Trump created the America First movement. He created and defined Make America Great Again (MAGA). The MAGA wing of the party is the party now. Neither Vance nor Rubio can distance themselves from that if they try. Quite frankly, it would be dumb to try.
Contrary to what the legacy media and the left do to frame Trump’s years as “chaos” or a failure, he has been wildly successful, and Americans know it. If Trump can bring the Iran situation under control, get some sort of election integrity guardrails in place, energy prices would come down, inflation would stabilize, and the prospects for a Republican 2028 election victory would be easier to foresee.
Who would want to distance themselves from that?
Still, neither Vance nor Rubio can be another Donald J. Trump. They have to carve their own niche, while maintaining some continuity between MAGA and the next Republican administration.
Another factor to consider is Trump himself. While he would not want his underlings taking credit for what he did, he also would not want them distancing themselves from MAGA to create their own identity for 2028. That’s a delicate balance.

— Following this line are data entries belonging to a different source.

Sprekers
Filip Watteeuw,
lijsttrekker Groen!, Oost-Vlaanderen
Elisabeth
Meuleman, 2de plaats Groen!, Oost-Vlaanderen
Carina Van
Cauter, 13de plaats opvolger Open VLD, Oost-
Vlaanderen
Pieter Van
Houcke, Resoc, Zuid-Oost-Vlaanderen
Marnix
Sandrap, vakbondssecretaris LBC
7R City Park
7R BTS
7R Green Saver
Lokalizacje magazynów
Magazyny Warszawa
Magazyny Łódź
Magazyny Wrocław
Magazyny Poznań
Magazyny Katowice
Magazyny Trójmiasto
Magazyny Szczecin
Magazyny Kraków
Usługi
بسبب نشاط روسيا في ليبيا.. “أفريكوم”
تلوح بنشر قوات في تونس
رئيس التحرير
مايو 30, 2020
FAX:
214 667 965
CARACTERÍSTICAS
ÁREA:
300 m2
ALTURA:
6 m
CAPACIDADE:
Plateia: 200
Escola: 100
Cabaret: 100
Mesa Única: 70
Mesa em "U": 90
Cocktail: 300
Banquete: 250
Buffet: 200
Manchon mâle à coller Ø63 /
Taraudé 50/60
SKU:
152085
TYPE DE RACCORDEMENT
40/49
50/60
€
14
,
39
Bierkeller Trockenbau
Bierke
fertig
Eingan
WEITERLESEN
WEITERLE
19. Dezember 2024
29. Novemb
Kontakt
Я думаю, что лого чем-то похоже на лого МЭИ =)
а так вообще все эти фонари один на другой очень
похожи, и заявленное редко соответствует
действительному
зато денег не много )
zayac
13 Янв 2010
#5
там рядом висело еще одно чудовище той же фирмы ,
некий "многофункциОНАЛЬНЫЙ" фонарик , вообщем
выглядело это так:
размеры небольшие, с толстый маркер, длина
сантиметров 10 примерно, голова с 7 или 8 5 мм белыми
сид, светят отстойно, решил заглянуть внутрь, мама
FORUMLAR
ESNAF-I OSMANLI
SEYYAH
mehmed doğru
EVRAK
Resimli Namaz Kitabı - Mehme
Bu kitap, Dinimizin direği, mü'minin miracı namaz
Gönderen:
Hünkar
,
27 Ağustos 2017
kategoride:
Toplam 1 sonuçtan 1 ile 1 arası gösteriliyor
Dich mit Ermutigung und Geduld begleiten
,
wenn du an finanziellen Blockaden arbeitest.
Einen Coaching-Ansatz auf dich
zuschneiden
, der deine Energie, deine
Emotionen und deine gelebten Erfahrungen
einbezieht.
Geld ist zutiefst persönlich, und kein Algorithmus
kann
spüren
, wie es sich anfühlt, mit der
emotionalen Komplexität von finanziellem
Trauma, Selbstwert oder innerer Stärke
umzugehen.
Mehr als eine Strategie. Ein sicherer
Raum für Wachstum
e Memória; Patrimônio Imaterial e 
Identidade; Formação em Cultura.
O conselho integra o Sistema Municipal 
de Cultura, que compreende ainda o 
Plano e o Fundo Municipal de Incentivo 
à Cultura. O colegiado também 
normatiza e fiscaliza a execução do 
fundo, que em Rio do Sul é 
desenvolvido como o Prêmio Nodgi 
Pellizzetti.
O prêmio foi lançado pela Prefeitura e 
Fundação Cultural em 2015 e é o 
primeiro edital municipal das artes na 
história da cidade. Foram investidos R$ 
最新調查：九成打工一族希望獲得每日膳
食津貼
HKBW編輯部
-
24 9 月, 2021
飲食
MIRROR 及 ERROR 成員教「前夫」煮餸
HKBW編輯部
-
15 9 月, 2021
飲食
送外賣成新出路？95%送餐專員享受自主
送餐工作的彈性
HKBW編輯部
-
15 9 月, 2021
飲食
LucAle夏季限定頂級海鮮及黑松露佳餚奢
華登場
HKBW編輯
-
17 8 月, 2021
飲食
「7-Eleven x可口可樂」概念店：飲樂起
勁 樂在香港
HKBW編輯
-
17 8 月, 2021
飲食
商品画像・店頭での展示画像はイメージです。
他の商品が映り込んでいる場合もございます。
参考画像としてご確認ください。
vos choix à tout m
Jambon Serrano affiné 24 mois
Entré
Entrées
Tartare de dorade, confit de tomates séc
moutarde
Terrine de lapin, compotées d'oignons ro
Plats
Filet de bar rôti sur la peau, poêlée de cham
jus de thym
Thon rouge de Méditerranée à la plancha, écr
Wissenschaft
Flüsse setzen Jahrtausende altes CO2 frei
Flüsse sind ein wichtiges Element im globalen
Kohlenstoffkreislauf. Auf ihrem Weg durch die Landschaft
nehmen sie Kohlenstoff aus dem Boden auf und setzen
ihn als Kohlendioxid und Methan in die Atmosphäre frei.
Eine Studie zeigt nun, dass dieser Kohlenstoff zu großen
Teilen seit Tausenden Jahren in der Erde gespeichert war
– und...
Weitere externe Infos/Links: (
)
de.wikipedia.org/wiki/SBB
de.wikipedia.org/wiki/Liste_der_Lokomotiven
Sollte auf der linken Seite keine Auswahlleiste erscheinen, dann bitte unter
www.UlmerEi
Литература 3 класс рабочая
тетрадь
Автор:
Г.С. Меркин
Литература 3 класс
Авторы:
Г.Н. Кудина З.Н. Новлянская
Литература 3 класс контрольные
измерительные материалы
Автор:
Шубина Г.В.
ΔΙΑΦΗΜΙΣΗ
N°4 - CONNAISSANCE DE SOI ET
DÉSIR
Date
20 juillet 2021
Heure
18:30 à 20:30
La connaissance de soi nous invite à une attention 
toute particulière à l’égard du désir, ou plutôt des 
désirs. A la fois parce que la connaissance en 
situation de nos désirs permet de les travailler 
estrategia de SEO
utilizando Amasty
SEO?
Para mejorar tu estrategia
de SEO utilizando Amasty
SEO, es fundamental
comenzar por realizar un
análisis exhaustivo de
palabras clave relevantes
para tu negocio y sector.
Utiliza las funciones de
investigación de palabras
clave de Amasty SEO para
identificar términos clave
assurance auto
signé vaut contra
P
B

The smartest thing a Vance or a Rubio or even a Vance-Rubio ticket could do in the run-up to 2028 is to map out a comprehensive narrative and progression from MAGA to what’s next. I mean, if you just finished making America great again between 2024 and 2028, you don’t want to use MAGA as your rallying cry now. You need something new and fresh, but you want to stay true to America First.
Former Republican Tennessee governor and U.S. senator Lamar Alexander is coming out with a new autobiography, and he’s making the book tour rounds right now. He recently talked to Politico about the book and his life in politics. To be sure, Alexander represents everything about the Republican establishment that we conservatives are working to get past. He represents a Republican era where the GOP allowed the Democrats to make the rules even when the Republicans won. Kind of like what Senate Majority Leader John Thune (R-S.D.) is doing right now.
Still, Politico asked him if he could have beaten incumbent President Bill Clinton had he gotten the GOP’s nomination instead of Bob Dole. Alexander's answer is debatable on whether he could have beaten Clinton, but he observed something critical that can't be overlooked when considering what Vance or Rubio would need to do to win in 2028.
He said, “It would have been hard. I thought I could do better than Dole. I said to Dole: ‘Don’t let [Clinton] have the bridge to the future.’ And Clinton took it and won it.”
For either Vance or Rubio, that’s the challenge. To be a part of the Trump administration running for the presidency, you still have to come up with your own brand that’s new and different, while respecting the Trump political lineage and embracing the Trump record.
The rationale has to be: “We need more than four years” to accomplish all the things we set out to accomplish. We can't go backward. Most importantly, they will need to take ownership of the whole “bridge to the future” brand (as a concept, not as a slogan) before any Democrat gets to it. Trump did just that with “Make America Great Again.” Vance or Rubio can do it and needs to do it pretty soon. The Republican nominee in 2028 must be perceived by the electorate as America's bridge to a brighter future.